> PROBLEM DETAILS:
For the word "lines", return each line of the data in which it occurs.

> MATERIAL PROVIDED:
● ● ● ● ● ● ●

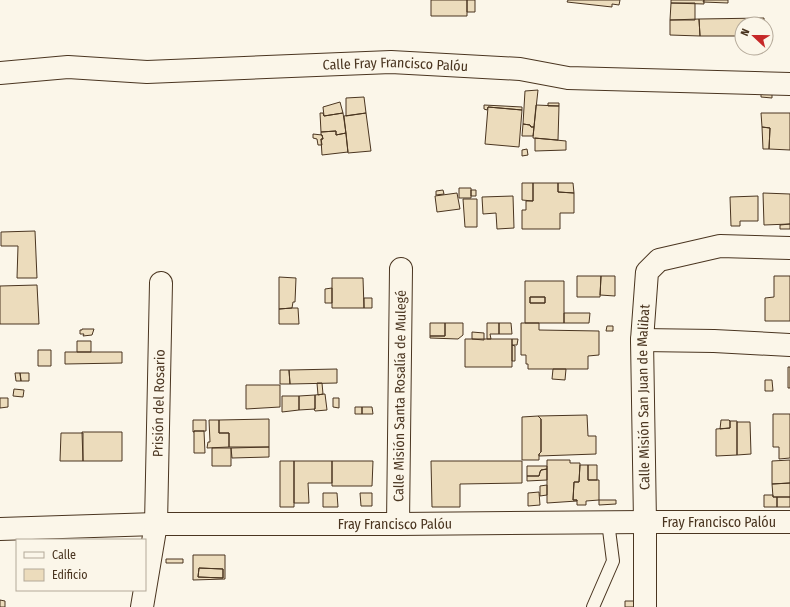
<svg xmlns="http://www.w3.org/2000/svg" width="790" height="607" font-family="'Fira Sans Condensed',sans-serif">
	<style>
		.building { fill: #ecdcbc; stroke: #4a3520; fill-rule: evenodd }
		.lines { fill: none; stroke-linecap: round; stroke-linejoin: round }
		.service-casing { stroke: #4a3520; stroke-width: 14 }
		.minor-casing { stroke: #4a3520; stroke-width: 24 }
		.service { stroke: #fbf6e9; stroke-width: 12 }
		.minor { stroke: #fbf6e9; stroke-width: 22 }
		.labels { text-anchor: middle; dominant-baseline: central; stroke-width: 3; stroke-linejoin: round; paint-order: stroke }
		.street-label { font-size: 14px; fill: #4a3520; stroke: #fbf6e9 }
	</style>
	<rect width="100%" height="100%" fill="#fbf6e9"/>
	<path class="building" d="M431,0H467V16H431Z
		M467,0H475V12H467Z
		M568,0H620L619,5L612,4V7L567,2Z
		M671,0H704V4L671,3Z
		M704,0H728V3L703,2Z
		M671,3H695V20H670Z
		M764,18V24H742V36H700L699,19Z
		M699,19L700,36L670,35V20Z
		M538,90L534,127H531L530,125L523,124L525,91Z
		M761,92H772V98L761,97Z
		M364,97L366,113L346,116V98Z
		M340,102L343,113L324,116L323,107Z
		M548,103H559V106H548Z
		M484,105L522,107V110L488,107L487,110L484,109Z
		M536,105L559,106L558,140L533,138Z
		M488,107L522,110L519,147L485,144Z
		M320,113H323L324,116L343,113L346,133L336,135V131L321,132Z
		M366,113L371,151L348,153L344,116Z
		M761,113H790V150L769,149L770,128L762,127Z
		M523,124L530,125L531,127H534L533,136H522Z
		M762,127L770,128L769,149H763Z
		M336,131V135L346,133L348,152L322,155L321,139H323L322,135H321V132Z
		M313,134L322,135L323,139H321L322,145H318L317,139L313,138Z
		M535,138L566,141V150L535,151Z
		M527,149L528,155L522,156V150Z
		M522,183H533V201L522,200Z
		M533,183H558V192L574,193V213H560V229H522V210H526V201H533Z
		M558,183H573L574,193L558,192Z
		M459,188H471V198H459Z
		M443,190L444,194L436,195V191Z
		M471,190H476V196H471Z
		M457,193L460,209L437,212L435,196Z
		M763,193L790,194V224L764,225Z
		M513,196L514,228L497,229L496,213L483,214L482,197Z
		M758,196V221H740V226H731L730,197Z
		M463,199H477V227H465Z
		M790,224V229H780V225Z
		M35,231L37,278H17L18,246H1V232Z
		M577,276H601L600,297H577Z
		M601,276H615V296L600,295Z
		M774,276H790V321H765V298L774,297Z
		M279,277L296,278L295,302H293L292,308L279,309Z
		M332,278H363L364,308H332Z
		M525,281H564V323H525ZM530,297H545V303H530Z
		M37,285L39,324H0V286Z
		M332,288V303H325V289Z
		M530,297H545V303H530Z
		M364,298H372V308H364Z
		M292,308H298L299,324H279V309Z
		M564,313H590L589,323H564Z
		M430,323H445V336H430Z
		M445,323H463V335L458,339L430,338V336H445Z
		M487,323H499V334H490L491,339H487Z
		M499,323H511L512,334H499Z
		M521,323H539V330L599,331V355L588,356V369H528V364H526V355H521Z
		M607,326H613V331H606Z
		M82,329H94L92,335L83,336L84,334H80V330H82Z
		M472,332L484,333V340L472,339Z
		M465,339H512V367H465Z
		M512,339H518L517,345H512Z
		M77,341H91V352H77Z
		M512,345L515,346V361H512Z
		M38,350H51V366H38Z
		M65,352H122V363L65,364Z
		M788,367H790V388H788Z
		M337,369V383L290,384L289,370Z
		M553,369H566L565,380L552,379Z
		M280,370H289L290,384H280Z
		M15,373H20L21,381H16Z
		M20,373H29V381H21Z
		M765,380H772L773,391H765Z
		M317,383H322L323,394L318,395Z
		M246,385H280V407L246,409Z
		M14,389L24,390L23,397L13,396Z
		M325,394L327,410L315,411L314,409H315V395Z
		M315,395V409L299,410V396Z
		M282,396H299V410L282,412Z
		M0,398H8V407L0,408Z
		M333,398H339V408L333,407Z
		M355,407H362V414H355Z
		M362,407H372L373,414H362Z
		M773,414H790V458L779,459V447H773Z
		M587,415L588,436H596V454L539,456V454L541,452V419L538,416Z
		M538,416L541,419V452L539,454V460H522V417Z
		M269,419V447H229V433H219V420Z
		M193,420H206V431H194V432H193Z
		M209,420H219V433H229V447L207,448L208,442H210Z
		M721,420H729L730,421V428L720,429Z
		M730,421H737V455L716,456V429L730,428Z
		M737,422H750L751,454L737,455Z
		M194,431H204L205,453H194Z
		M82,432H122V461H83Z
		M61,433H83V461H60Z
		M269,447V457L232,458L231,448Z
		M212,448H231V466H212Z
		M547,460H570V463H580L579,482H574L573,500H577V501L547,503Z
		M790,460V483L772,484V461Z
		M280,461H294V507H280Z
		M294,461H332V483H308L309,503H294Z
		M332,461H373L372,486H332Z
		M431,461H522V483L460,484V507H432Z
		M580,465H588V480H599V500L586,501V505H577V500H573L574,482H579Z
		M588,465H597V480H588Z
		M527,466H547V469L541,470L540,472L539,476H527Z
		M547,469V480L527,481V476H539L540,472L541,470Z
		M790,483V497H773L772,484Z
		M547,485V495L540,496V486Z
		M539,492L540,505L528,506V493Z
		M323,493H337L338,507H323Z
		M360,493H372V506H361Z
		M764,495H773V497H777V507H764Z
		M777,497H790V507H777Z
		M599,500H616V504L599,505Z
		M193,555H225V579L193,580ZM199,568L223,569V578L198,577Z
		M166,559H183V563H166Z
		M199,568L223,569V578L198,577Z
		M0,600L5,601V607H0Z
		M625,601H636V607H625Z"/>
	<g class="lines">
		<g class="service-casing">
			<path id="service" d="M593,607L613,561L608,522"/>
		</g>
		<g class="minor-casing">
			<g id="minor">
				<path id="s1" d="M0,73L68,67L147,72L391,62L520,69L568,78L790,84"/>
				<path d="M642,340L714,341L790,345"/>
				<path id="s2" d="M398,524L401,269"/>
				<path id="s3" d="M0,529L156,524H398L645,522H790"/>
				<path id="s4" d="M142,607L156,524L161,283"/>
				<path id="s5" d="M645,607V522L642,340L647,272L659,260L720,246L790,248"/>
			</g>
		</g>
		<use href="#service" class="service"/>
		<use href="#minor" class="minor"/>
	</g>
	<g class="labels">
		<g class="street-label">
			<text stroke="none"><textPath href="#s1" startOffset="396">Calle Fray Francisco Palóu</textPath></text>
			<text stroke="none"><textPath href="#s2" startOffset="128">Calle Misión Santa Rosalía de Mulegé</textPath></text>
			<text stroke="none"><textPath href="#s5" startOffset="210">Calle Misión San Juan de Malibat</textPath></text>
			<text stroke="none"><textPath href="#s4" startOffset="205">Prisión del Rosario</textPath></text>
			<text stroke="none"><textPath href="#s3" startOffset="719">Fray Francisco Palóu</textPath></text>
			<text stroke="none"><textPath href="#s3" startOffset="395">Fray Francisco Palóu</textPath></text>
		</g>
	</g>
	<rect x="16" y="539" width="130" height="52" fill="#fbf6e9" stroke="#b4a999"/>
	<rect x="24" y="552" width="20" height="6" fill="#fbf6e9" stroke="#b4a999"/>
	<text x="52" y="559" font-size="12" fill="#4a3520">Calle</text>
	<rect x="24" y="569" width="20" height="12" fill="#ecdcbc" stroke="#b4a999"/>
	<text x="52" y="579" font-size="12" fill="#4a3520">Edificio</text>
	<g transform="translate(754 36) rotate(292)"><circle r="19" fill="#fbf6e9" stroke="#b4a999"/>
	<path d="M0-3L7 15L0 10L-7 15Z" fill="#c62828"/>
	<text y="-6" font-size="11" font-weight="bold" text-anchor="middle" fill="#4a3520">N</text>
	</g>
</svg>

● ● ● ● ● ● ●

> RESULT OF THIS EXERCISE:
		.lines { fill: none; stroke-linecap: round; stroke-linejoin: round }
	<g class="lines">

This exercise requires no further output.